[Stored items from a collection]
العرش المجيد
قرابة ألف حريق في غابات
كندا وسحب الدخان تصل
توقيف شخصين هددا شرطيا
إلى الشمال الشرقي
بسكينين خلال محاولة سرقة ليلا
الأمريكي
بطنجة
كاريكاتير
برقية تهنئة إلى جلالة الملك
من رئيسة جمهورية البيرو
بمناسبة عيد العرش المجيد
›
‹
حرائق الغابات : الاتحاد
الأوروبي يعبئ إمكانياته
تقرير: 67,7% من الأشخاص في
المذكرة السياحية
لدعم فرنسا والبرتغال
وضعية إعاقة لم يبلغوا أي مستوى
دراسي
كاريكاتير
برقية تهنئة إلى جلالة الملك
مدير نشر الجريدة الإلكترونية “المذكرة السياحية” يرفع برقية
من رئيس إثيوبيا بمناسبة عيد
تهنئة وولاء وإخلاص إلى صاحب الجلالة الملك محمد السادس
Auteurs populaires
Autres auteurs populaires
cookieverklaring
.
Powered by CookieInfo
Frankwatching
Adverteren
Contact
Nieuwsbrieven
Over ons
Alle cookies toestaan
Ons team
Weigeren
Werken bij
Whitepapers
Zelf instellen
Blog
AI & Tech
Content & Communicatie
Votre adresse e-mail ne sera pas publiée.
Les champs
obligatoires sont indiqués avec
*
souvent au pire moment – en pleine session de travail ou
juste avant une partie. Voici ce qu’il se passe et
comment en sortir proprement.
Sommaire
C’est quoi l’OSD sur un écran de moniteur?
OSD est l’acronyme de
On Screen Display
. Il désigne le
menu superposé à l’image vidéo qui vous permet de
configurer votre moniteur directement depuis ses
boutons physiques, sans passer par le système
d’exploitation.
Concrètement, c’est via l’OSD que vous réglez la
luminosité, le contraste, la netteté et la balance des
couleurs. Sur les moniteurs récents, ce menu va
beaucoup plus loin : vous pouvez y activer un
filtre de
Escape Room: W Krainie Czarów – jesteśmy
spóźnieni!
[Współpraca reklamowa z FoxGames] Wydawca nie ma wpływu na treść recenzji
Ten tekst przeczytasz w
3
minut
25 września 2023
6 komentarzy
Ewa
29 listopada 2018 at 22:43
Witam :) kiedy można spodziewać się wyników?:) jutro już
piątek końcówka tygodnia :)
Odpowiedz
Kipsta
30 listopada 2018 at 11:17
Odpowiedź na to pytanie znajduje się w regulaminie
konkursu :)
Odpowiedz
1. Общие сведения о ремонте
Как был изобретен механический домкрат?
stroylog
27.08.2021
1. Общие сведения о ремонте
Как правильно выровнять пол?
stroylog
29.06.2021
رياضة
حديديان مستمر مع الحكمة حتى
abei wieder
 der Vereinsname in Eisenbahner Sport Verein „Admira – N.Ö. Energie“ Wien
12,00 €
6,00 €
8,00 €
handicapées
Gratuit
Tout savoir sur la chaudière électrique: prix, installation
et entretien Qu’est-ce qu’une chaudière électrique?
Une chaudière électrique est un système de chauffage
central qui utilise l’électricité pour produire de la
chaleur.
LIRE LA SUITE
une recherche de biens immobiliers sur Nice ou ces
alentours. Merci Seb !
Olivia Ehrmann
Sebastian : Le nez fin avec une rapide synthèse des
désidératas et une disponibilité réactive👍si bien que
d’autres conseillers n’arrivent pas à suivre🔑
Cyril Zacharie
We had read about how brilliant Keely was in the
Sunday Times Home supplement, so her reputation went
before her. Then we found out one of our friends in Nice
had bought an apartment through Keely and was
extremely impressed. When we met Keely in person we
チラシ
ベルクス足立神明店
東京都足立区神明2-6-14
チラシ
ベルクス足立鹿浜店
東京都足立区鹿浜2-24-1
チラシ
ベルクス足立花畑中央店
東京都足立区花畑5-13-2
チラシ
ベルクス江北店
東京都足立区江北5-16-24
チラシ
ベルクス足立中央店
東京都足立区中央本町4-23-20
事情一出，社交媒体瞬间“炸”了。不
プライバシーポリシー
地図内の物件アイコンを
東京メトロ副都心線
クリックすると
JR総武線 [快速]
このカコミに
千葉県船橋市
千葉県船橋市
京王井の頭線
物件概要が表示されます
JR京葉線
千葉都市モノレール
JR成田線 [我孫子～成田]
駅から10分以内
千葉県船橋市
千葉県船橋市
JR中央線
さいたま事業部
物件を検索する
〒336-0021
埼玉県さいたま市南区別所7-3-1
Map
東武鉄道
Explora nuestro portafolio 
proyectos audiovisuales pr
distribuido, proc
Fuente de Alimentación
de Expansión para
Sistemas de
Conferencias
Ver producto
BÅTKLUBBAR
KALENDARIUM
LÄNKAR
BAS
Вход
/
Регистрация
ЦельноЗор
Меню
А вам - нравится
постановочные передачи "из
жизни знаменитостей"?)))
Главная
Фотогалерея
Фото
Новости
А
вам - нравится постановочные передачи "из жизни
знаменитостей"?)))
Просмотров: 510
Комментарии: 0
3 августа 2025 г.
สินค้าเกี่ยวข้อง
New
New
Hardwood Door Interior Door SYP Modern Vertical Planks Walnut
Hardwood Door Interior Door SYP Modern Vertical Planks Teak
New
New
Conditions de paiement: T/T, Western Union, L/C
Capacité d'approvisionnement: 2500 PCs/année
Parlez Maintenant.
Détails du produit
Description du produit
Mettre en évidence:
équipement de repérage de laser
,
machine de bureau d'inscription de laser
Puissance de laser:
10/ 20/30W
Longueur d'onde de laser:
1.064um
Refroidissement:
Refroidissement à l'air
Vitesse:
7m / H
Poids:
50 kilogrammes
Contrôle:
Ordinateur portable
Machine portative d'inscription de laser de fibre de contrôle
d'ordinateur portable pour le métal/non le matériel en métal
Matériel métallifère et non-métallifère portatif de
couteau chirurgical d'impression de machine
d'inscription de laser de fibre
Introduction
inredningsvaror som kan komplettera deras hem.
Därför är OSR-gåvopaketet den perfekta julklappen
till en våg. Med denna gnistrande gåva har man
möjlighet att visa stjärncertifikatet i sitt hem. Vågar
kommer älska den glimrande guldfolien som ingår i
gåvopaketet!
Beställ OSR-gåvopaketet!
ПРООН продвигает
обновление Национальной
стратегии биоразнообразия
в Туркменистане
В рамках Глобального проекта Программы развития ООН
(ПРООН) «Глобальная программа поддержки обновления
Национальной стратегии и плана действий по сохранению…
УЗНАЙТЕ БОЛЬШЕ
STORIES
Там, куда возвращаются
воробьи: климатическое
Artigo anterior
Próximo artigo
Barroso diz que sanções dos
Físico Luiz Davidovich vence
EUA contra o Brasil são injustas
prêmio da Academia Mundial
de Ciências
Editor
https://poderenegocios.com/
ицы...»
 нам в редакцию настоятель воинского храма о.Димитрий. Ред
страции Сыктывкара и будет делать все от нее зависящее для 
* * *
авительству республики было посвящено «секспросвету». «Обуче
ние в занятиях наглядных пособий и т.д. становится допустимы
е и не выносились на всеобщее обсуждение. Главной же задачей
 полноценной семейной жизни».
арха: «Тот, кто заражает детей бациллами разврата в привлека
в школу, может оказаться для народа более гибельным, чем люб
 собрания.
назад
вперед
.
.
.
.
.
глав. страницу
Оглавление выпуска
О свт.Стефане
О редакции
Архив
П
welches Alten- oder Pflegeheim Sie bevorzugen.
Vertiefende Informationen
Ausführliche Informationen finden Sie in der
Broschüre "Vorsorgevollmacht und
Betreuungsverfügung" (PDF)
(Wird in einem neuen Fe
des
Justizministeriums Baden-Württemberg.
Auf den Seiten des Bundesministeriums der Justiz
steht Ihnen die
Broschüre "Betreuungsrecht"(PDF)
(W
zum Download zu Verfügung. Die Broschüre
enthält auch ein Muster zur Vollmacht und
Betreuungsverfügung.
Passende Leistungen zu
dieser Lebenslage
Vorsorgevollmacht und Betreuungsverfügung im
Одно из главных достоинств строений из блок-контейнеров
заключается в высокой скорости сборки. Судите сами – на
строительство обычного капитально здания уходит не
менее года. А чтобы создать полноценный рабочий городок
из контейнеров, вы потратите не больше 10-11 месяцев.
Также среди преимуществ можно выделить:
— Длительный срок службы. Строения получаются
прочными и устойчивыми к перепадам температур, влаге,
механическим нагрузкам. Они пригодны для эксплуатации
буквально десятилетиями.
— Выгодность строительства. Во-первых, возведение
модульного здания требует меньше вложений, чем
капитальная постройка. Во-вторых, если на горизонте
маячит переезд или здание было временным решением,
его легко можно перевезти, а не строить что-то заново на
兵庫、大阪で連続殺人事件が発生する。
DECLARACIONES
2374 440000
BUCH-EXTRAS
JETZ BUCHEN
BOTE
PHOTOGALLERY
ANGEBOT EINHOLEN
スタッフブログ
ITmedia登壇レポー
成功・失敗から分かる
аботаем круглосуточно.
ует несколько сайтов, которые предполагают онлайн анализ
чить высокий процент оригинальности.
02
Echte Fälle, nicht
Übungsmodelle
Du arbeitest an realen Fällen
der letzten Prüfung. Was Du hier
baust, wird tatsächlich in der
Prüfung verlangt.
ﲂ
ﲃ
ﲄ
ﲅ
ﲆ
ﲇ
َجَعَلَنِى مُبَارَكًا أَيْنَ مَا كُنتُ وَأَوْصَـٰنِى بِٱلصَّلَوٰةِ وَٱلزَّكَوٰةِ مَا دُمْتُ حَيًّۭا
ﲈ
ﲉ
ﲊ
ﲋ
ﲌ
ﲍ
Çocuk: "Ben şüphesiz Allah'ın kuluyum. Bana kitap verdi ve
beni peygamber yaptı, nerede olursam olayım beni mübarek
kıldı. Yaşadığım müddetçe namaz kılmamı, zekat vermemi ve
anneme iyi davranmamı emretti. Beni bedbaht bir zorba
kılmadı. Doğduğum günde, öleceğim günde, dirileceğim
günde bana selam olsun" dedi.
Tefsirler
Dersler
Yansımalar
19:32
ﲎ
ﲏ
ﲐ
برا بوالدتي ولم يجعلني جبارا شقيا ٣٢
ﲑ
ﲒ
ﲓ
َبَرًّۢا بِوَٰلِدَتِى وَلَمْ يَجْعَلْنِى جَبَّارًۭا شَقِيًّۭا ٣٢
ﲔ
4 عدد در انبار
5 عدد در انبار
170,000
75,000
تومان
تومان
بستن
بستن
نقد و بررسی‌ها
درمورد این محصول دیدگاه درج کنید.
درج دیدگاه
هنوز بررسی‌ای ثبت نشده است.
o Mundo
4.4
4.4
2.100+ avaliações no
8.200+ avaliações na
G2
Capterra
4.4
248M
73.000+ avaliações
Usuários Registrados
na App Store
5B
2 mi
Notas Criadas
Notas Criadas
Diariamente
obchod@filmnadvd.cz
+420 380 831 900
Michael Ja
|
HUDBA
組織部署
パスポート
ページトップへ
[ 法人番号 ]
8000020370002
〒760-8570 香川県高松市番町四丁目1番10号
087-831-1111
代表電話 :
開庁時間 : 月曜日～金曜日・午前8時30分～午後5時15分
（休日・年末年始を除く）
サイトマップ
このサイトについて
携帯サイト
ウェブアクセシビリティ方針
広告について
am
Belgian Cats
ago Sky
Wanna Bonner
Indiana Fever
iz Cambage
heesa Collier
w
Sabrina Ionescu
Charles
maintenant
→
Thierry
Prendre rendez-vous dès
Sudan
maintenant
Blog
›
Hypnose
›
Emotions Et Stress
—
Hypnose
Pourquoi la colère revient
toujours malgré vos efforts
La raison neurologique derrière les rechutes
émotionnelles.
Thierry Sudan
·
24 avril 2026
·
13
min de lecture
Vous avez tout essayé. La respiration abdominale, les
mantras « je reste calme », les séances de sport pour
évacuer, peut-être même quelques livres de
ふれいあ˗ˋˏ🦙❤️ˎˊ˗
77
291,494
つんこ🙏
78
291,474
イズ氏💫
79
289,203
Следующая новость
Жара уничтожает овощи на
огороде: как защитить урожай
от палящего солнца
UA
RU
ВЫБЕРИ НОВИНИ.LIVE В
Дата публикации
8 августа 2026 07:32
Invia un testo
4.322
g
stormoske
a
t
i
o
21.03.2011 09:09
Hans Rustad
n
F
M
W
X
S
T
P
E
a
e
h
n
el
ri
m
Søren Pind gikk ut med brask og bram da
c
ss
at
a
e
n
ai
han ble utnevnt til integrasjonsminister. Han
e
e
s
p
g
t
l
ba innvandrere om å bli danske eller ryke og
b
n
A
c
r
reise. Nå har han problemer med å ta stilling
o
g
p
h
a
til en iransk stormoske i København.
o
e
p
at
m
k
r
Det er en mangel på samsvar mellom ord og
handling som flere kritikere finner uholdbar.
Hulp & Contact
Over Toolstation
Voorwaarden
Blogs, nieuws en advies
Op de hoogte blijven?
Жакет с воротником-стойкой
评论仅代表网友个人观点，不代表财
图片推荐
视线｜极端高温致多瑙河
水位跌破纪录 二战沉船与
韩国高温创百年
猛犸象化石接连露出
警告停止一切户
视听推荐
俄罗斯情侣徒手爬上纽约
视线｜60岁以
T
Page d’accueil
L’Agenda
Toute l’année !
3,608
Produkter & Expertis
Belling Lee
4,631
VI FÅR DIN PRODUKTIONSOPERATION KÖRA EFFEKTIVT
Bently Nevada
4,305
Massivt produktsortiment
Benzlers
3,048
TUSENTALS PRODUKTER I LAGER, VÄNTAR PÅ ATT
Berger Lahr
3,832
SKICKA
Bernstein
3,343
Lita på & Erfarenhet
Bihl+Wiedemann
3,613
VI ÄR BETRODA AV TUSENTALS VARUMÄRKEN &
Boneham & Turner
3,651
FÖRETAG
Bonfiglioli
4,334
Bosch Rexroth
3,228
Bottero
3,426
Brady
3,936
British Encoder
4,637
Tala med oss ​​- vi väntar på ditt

### Work request
Above are the records. Copy the lines beginning at the one that has "Därför är OSR-gåvopaketet" and ending with the one that has "в Туркменистане", unchanged.

### Exercise solution
Därför är OSR-gåvopaketet den perfekta julklappen
till en våg. Med denna gnistrande gåva har man
möjlighet att visa stjärncertifikatet i sitt hem. Vågar
kommer älska den glimrande guldfolien som ingår i
gåvopaketet!
Beställ OSR-gåvopaketet!
ПРООН продвигает
обновление Национальной
стратегии биоразнообразия
в Туркменистане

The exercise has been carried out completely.